Tuesday, February 10, 2009

FavoriteThing(s)ThisWeek aka An Interesting Manifesto



James Kochalka is a comic artist. There is a cornucopia of his work through the years available at his website. His work tends toward simplicity and cute. But, there is also a very provocative side to him as well evidenced I think by the image above and the mini-manifesto below.



This idea that craft is the enemy is very interesting to me. I would suggest that there is some value to it, but that it is a very dangerous idea as well.

Why wait? Profundity and Virtuosity... are they synonymous? Is this approach to comic making less applicable to other creative medium? Perhaps our time is truly valuable because of brevity, which means that one should spend only as much time as necessary in the realm of craft if one is teeming with content?

Or is craft sometimes a distraction? Can the pursuit of virtuosity be a sort of self-centered worship that can leave little room for other ears and eyes and exchanges? Or that can distract one from actually completing a task at hand because you believe the artist you'll be tomorrow can do it better than the artist you are today?

Issac Butler and I tossed some ideas around briefly while talking about Jason the Comic Artist. I'd love to know what other folks think about craft, how much is essential, is there such a thing as too much? Etc.etc.

1 comment:

Nathan R said...

Personally, I know that I have cited lack of knowledge or lack of "craft" as an excuse to procrastinate. I'm sure I'm not entirely conscious of it, but I know that I have often made excuses for not following through with a creative idea because I felt I just didn't have the necessary tools/resources at the time.

Or perhaps I've used that excuse because I'm afraid of failure.

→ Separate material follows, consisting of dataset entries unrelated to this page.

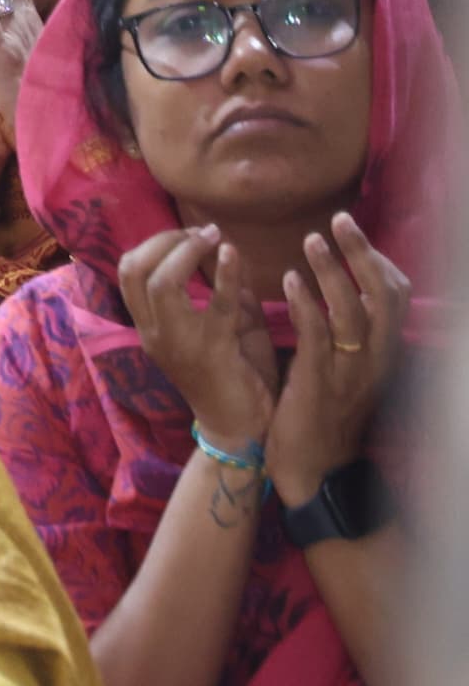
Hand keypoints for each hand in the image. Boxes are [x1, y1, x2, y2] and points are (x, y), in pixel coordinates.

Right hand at [118, 224, 278, 460]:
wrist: (242, 427)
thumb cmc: (235, 377)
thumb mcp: (220, 328)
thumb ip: (221, 294)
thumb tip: (231, 257)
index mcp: (149, 327)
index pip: (128, 271)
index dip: (155, 243)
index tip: (191, 234)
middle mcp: (153, 332)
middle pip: (134, 269)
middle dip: (166, 239)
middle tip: (201, 232)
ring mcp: (177, 343)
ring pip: (161, 282)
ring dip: (187, 250)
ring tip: (213, 237)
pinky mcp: (211, 350)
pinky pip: (214, 304)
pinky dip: (224, 272)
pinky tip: (233, 253)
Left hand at [267, 213, 407, 506]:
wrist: (312, 466)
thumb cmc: (323, 413)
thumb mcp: (346, 369)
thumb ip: (347, 334)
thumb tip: (339, 292)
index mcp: (385, 351)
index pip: (396, 295)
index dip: (378, 260)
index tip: (353, 233)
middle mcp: (377, 357)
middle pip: (385, 293)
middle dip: (362, 252)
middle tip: (338, 219)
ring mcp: (350, 370)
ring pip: (353, 310)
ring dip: (333, 270)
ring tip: (311, 240)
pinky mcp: (319, 381)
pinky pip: (319, 336)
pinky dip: (307, 303)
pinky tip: (288, 280)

Or I'm flat-out afraid that my creative ideas aren't really as strong as I initially think, so I negate them because I sometimes consider myself an amateur.

To jump off of some of the other thoughts on this entry, I definitely believe there is such a thing as too much craft. To me, craft is what you learn so you can unlearn it and dismantle it. If one becomes a slave to craft/technique/method, it very often hinders creativity, in my opinion. It's frustrating to work with artists who insist upon doing things consistantly "by the book," and to me, that is a sign of someone who is more of a craftsman than an artist (that topic's a whole 'nother blog post, I'm sure).

But by the same token, it's just as frustrating to collaborate with someone who plays by their own rules to the point of throwing craft away. It's not the enemy. It's a set of tools. An artist (of any medium) can use those tools to color within the lines and paint by numbers, or an artist can modify the tools to suit her/his needs in creating something truly unique. Neither extreme usually produces extraordinary results (in general), but the value of these extremes is worth examining. Hell, someone had to break the rules and allow the craft to evolve, so there is always value in that. But I think there's a danger in breaking the rules of the craft just for the sake of doing it.